Save Our Rand Estate has filed its own rezoning application for the historic Rand Estate at 144–176 John St. East — but the Town of Niagara-on-the-Lake says it never counted.
Town staff ruled the application incomplete because it lacked the signature of the property owner: Solmar 2 Niagara Inc. and Two Sisters Resorts, companies controlled by developer Benny Marotta.
SORE plans to bring a motion forward to the Ontario Land Tribunal, which will hear the case on Sept. 26.
If SORE manages to rezone the property, it could mean down-zoning or restricting what Marotta’s companies could do with it.
SORE filed the application to fix a bylaw error
Lyle Hall, chair of the Niagara Foundation and a SORE member, said the purpose of the rezoning is to correct what the group views as a “clear error” in the previously approved Romance Inn proposal for the site in 2011.
He said council’s intent then was to cap the hotel at three storeys, but the bylaw allows up to 57 feet — roughly five storeys. A later application from Marotta sought to increase that height further, to the equivalent of seven storeys.
“All SORE is seeking is to rectify the bylaw so it conforms with Council’s intent in 2011,” said Hall in an email, adding the group sees it as doing the town’s “work” at no cost to it.
“Our fight is with Benny Marotta, not the town,” he added. “The town does not need to participate or spend any money. SORE is happy to take on the burden of having this bylaw corrected.”
Hall also pushed back on online commentary.
“SORE has not appealed anything to the OLT yet, contrary to what’s being suggested on social media,” he said.
“SORE can file a ZBA, anybody can.”
Staff, not council, makes the call
Lord Mayor Gary Zalepa said the choice to deem the application incomplete was a staff matter — one he fully backed.
“That decision rests with staff,” he said. “I was very comfortable with it and I appreciated the advice that we received.”
Coun. Maria Mavridis agreed with Zalepa: “Only complete applications come before council,” she said.
Applicants must tick a set of required boxes when filing an application, she said — one of them being the property owner’s signature.
“There was no signature, so it wasn’t a complete application,” she said. “I’ve got to support staff.”

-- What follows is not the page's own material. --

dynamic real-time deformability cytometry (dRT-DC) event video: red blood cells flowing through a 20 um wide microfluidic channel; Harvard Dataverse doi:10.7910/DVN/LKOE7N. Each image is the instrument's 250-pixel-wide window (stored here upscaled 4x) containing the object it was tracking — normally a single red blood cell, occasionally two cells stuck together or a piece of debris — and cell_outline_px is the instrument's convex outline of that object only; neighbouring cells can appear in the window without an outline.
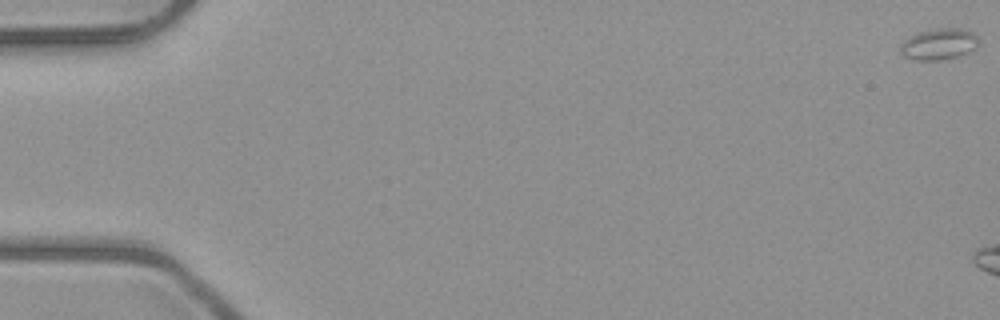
{"species": "common noctule bat (a hibernating species)", "species_latin": "Nyctalus noctula", "temperature_condition": "room temperature", "stored_images_in_passage": 3, "camera_frame_rate_fps": 3000, "um_per_image_px": 0.085, "animal": {"sex": "male", "body_mass_g": 23.1, "forearm_length_mm": 52.7}, "frame": {"image": 1, "passage_image": 1, "time_ms": 0.0, "image_size_px": [1000, 320], "cell_outline_px": [[980, 44], [976, 48], [956, 56], [940, 60], [916, 60], [904, 56], [900, 52], [900, 48], [912, 36], [920, 32], [940, 28], [960, 28], [972, 32], [976, 36]], "centroid_in_image_um": [79.86, 3.75], "position_along_channel_um": 5.1, "area_um2": 13.81}}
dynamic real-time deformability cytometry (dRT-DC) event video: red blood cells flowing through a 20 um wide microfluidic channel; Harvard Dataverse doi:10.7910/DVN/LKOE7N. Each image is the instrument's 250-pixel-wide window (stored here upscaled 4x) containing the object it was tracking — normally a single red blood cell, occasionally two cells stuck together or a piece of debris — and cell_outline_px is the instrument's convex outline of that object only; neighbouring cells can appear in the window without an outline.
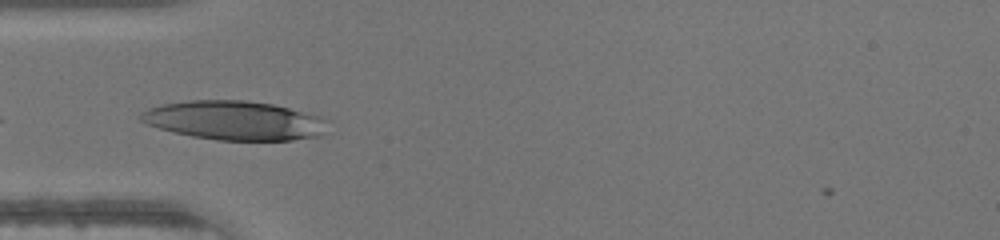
{"species": "human", "species_latin": "Homo sapiens", "temperature_condition": "warm", "stored_images_in_passage": 19, "camera_frame_rate_fps": 3000, "um_per_image_px": 0.085, "donor": {"sex": "male"}, "frame": {"image": 1, "passage_image": 1, "time_ms": 0.0, "image_size_px": [1000, 240], "cell_outline_px": [[324, 120], [320, 136], [292, 140], [216, 140], [192, 136], [160, 128], [148, 124], [140, 120], [140, 112], [148, 108], [160, 104], [192, 100], [244, 100], [272, 104], [320, 116]], "centroid_in_image_um": [19.85, 10.23], "position_along_channel_um": 65.1, "area_um2": 42.02}}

“They’re the professionals. They’re the ones that know the provincial policies,” she said, adding that no SORE application is publicly accessible because it wasn’t deemed complete.
Mavridis said most developers go through a pre-consultation before filing an application, meeting with staff and councillors to review studies and costs — something she said could have changed how things went, “had they come and spoken to us.”
Zalepa said the fact that a rezoning application was submitted is disappointing, but clarified it will not affect council’s other dealings with Solmar — those are a separate matter, he said.
The town sought advice internally from its legal counsel — who seeks outside advice on flash matters — before staff deemed the application incomplete, he added.
“Unusual” move by SORE leaves town baffled
Both Zalepa and Mavridis said they were caught off-guard that SORE attempted to file a rezoning without the owner’s authorization.
“I’ve never seen it, ever before,” said Zalepa.
“I just find it strange. If you owned a property, would you be happy that somebody is filing an application to rezone your property?” he said. “It’s unusual.”
Mavridis echoed that view: “I was surprised,” she said.
“Anybody can apply to rezone anybody’s property?”
She said she didn’t know such a move was even permitted and had never heard of it happening “ever in the history of Niagara on the Lake.”
“Everyone has the right to put in an application,” she said, while also pointing out “there’s been a lot of staff time and council time” used during this process.
Zalepa questioned SORE’s standing.
“I don’t know who SORE is as an entity — I don’t have their corporate documents. I don’t know who their directors are,” he said.
“Before I do business with anybody, I want to know who they are.”
Town sounds alarm on taxpayers toll
Repeated development-related cases can take a toll on a municipality, Zalepa said. “There’ll be some greater costs that we’ll have to bear.”
“Anytime there’s a matter for the Ontario Land Tribunal, there’s an additional cost to the community and the taxpayer,” he added.
Mavridis said the town has already spent around $6 million on legal fees “fighting developments” since 2018 — about $3 million of it tied to Rand Estate disputes.
“At some point the bleeding has to stop,” she said.
Zalepa says town will defend itself Sept. 26, “as it should”
At the hearing later this month, SORE will argue the town was wrong to dismiss its application as incomplete, while Zalepa expects NOTL to stand firm.
“The town will defend its decision, as it should,” he said.
Mavridis said SORE going to the tribunal “came all of a sudden.”
“We’re learning a lot as we go,” she said. “I don’t think that SORE would take it to the (tribunal) if they didn’t have reason to.”
Solmar, Solmar’s lawyers Sara J. Premi and Mark Flowers, SORE’s lawyer Sonia Patel, and the town’s communications co-ordinator — asked for more concrete details about the application — did not respond to The Lake Report’s questions by press time.